Two other "rebels" stand opposite the gypsy, the rebel of thought and feeling, in delle Grazie's story: Istvän, the former political rebel and hero of freedom, who, at the side of his "practical" Susi, has risen to the much-admired heights of the "real politician", and Bändi, whose rebel soul unleashes itself in the wildest curses, but without the revolutionary fire in his chest preventing him for the time being from serving as a coachman for the nobleman, whom he would like to sic all the devils on. The last two "rebels" are put up with by the society of comfort-seekers, for the Istväns are harmless if their Susis have the opportunity to put on fat comfortably, and the Bändis may grumble, but they make useful beasts of burden. These rebels are not feared, as they integrate themselves into society, albeit reluctantly; but the rebels of the Lajos type are shunned like a mountain that has once acted as a volcano and then closed again. One fears a new eruption at any moment. The average people have no idea that the fire materials pushing outwards have turned into precious substances on the inside.
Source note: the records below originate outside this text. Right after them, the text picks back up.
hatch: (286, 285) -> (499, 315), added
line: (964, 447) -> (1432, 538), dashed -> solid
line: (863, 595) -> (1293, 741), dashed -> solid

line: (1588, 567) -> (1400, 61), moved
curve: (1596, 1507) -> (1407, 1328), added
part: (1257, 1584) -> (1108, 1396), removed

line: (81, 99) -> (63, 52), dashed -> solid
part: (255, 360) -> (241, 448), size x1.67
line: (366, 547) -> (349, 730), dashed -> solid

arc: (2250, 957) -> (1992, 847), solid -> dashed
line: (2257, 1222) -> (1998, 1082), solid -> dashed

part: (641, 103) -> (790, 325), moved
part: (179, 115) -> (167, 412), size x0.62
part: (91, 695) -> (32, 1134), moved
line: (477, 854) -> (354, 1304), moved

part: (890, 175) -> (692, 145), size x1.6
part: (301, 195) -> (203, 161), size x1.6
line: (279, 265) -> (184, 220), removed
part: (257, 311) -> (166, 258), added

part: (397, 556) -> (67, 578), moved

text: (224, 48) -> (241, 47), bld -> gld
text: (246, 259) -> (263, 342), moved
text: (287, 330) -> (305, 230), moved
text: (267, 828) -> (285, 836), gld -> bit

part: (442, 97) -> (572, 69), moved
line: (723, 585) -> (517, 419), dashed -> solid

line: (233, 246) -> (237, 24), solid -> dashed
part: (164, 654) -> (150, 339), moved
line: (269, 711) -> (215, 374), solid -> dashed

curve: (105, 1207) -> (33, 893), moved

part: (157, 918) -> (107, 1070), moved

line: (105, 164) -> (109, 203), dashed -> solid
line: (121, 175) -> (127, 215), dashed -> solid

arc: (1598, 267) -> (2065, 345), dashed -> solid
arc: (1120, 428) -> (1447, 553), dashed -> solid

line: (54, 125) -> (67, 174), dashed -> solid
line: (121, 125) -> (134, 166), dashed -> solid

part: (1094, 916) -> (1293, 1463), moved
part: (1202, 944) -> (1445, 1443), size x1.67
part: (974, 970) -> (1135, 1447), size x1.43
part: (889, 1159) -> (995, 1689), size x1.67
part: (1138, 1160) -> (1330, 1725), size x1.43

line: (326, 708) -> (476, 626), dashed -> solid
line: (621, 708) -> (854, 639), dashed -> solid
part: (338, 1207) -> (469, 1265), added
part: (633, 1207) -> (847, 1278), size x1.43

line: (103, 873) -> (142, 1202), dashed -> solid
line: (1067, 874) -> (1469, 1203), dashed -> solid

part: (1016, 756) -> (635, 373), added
The second story, "Bozi", is satirical. The subject matter is taken from that part of Hungary where people, buffaloes, pigs and chair judges live so close to each other, are eternally in each other's way and yet cannot leave each other alone; this milieu, which unites the fatalism of half-Asia with Christian beliefs and Turkish legal practice with the theories of the corpus juris and the tripartium so peacefully and unchallenged! "Bozi" is a buffalo. But a very special kind of buffalo. Not a herd buffalo, but a master buffalo. He does not conform to the rules that God and the people in his habitat have given to the buffalo; he leaves his home when he pleases in order to spread fear and terror among the people. He particularly likes it when he can appear among a large crowd of people on festive occasions and wreak havoc. However, he had to pay for such an undertaking with his freedom. He was kept behind strictly locked doors and was only allowed outside at night when people were asleep. But this made things even worse. For if he had previously filled people with horror as a buffalo, now he was a... Devil. Because anyone who encountered the animal at night thought it was the prince of hell incarnate. The "enlightened" village doctor, who owns Meyer's Dictionary of Conversations and can look everything up in it, was no more protected from this by his scientific education than Mr. du Prel was protected from spiritualism by his philosophical education. The good doctor believes for so long that it was a "supernatural" being that attacked him at night, until his coat, which he lost while fleeing from the ghost, is brought to him and he is told that the buffalo has brought home the protective wrapping wrapped around his horns. Another time, part of the village community, led by the mayor and the churchwarden with the holy water at his side, go out because the "devil" has appeared again and even taken one of the village residents. The devil is to be fought. The whole village community can't do anything because they tremble with terror when they come to the place where the "evil one" is raging; only one foolish man, who is also there and believes in neither God nor the devil, sees what is really there - the buffalo, strikes at it and wounds it. The others go away with long noses.

The story is written with the kind of humor that testifies not only to a complete mastery of the art medium, but also to a firm world view. Hypocritical religiosity, undigested enlightenment, the modern superstition of the "clever people" is hit and exposed in this short story. We are dealing with an artist who hits the mark with the arrows of mockery because she has a sure and sharp eye for the targets she is aiming for.